Un pays dont la dette est déjà risquée sur les marchés internationaux et qui y recourt pour desserrer sa contrainte budgétaire verra la charge de sa dette augmenter significativement. Connaitre le seuil de la dette servira donc de signale aux dirigeants pour mettre en place des mesures visant à changer la trajectoire de la dette pour qu’elle soit soutenable.

C’est dans ce contexte qu’intervient le FMI dans son approche d’analyse de la viabilité de la dette.

Figure 5 : Situation de la dette

Situation de la dette

Source : (BM, BAD, CEA, 2017)

Depuis l’année 2011, le stock de la dette du gouvernement gabonais a fortement augmenté passant de 16.5 % du PIB en 2011 à 59% du PIB en 2018. Elle a donc été multipliée par quatre. Plusieurs facteurs clairement connus peuvent expliquer ce fait.

Tout d’abord l’organisation des différents évènements sportifs (Coupe d’Afrique des nation 2012 et 2017) dont les budgets restent importants; la mise en place des différents projets issus du PSGE (Plan Stratégique Gabon Emergent), et enfin le besoin de ressources pour couvrir les pertes liées à la chute du prix du baril de pétrole.
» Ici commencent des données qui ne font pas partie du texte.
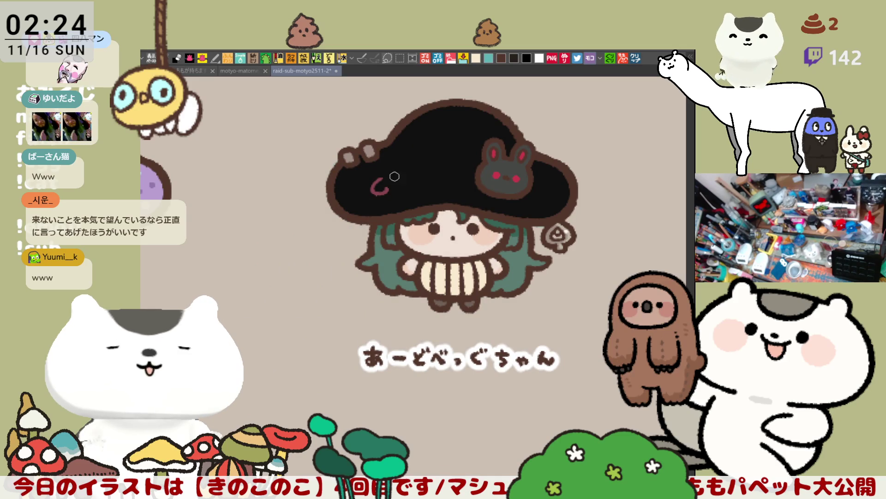
- Draw and fill the first red spade on the hat, then begin a second spade to its right
drag(380, 187, 405, 186)
key(ctrl+z)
Avec un stock de la dette qui croit et un taux de croissance qui diminue (2.1 en 2016 contre 3.9 en 2015), il est donc logique que les intérêts liés au payement de la dette augmentent passant de 1.6 % du PIB en 2014 à 2.3% du PIB en 2016 (PUTHOD, et al., 2018).
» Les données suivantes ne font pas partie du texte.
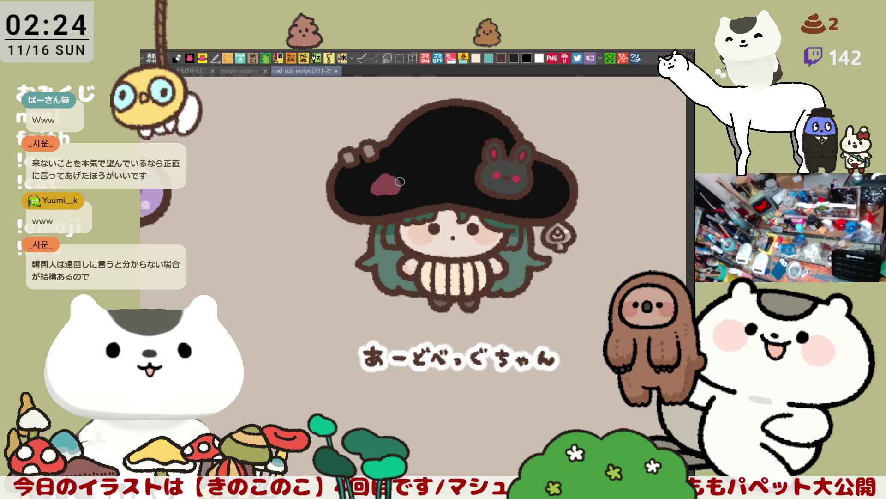
key(ctrl+z)
key(ctrl+z)
mouse_move(378, 180)
mouse_down()
mouse_move(383, 186)
mouse_move(374, 176)
mouse_move(392, 176)
mouse_up()
click(384, 181)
Le graphique ci-après permet d’illustrer le poids de la dette dans le budget de l’Etat.

En 2017, le budget de l’Etat est estimé à 2626 Milliards de Franc CFA. Les recettes non pétrolières représentent plus de la moitié soit 55%; suivi des recettes pétrolières 22.9%. Et enfin les emprunts (22.2%) qui viennent s’ajouter pour renforcer les ressources de l’Etat.
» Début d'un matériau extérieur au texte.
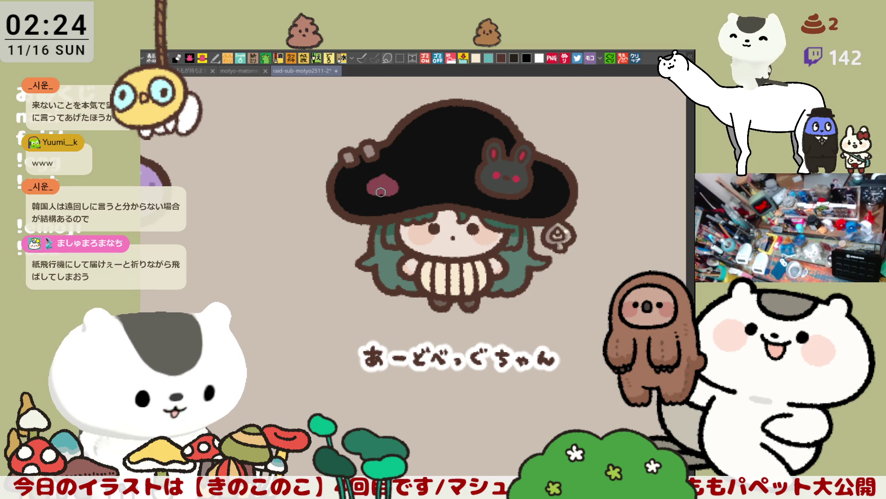
drag(381, 192, 383, 199)
key(ctrl+z)
key(ctrl+z)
Le principale poste qui absorbe plus de la moitié des ressources de l’Etat reste les dépenses de fonctionnement (53.4%), suivi du service de la dette (24.9%) et enfin les dépenses d’investissement (21.4%).

Figure 6 : Répartition du budget de l’Etat en 2017

Répartition du budget de l'Etat en 2017

Source : (CEA, 2017)

La part des dépenses consacrée au payement des intérêts de la dette dépasse les dépenses d’investissement (24.9>21.4). Ces mêmes dépenses (intérêts de la dette) pourraient absorber tous les emprunts dont l’Etat a bénéficié durant cette période (24.9>22.2).

De plus, toutes les recettes pétrolières à elles seules ne peuvent pas couvrir le poids des intérêts de la dette (22.9<24.9). La dette du gouvernement gabonais est composée à plus de 75% de la dette extérieur (CEA, 2017) dont plus de 40% proviennent des marchés financés internationaux.

L’augmentation de la prime de risque concernant la dette du gouvernement gabonais aura pour conséquence une augmentation directe du service de la dette en cas d’emprunt. Quant à la dette intérieure, elle est constituée des créanciers privés et des crédits de TVA.

Le poids de la dette a donc un effet négatif sur les entreprises locales car la charge causée par le non-remboursement de la TVA met une pression sur leurs équilibres comptables et financiers.

La création du « Club de Libreville » en 2018 pour évoquer la question de l’apurement de la dette intérieure et extérieure permettra à court terme de renforcer la crédibilité de l’Etat auprès de ses différents partenaires.

La trajectoire actuelle de la dette pourrait conduire le pays dans une situation d’insoutenabilité de la dette.

Compte tenu du poids de la prime de risque liée à la dette du pays, des emprunts continuels pour renforcer les ressources budgétaires contribueraient à conduire le pays dans une situation de récession.

3. Echanges commerciaux et intégration régionale

Comme la plupart des pays en développement, le Gabon reste fortement dépendant de l’exportation des matières premières dont le pétrole reste la principale.

En 2016 par exemple, le pétrole représentait presque 90% du total des exportation. Malgré la baisse du cours du baril de pétrole, la part du pétrole dans les exportations du pays reste fortement importante.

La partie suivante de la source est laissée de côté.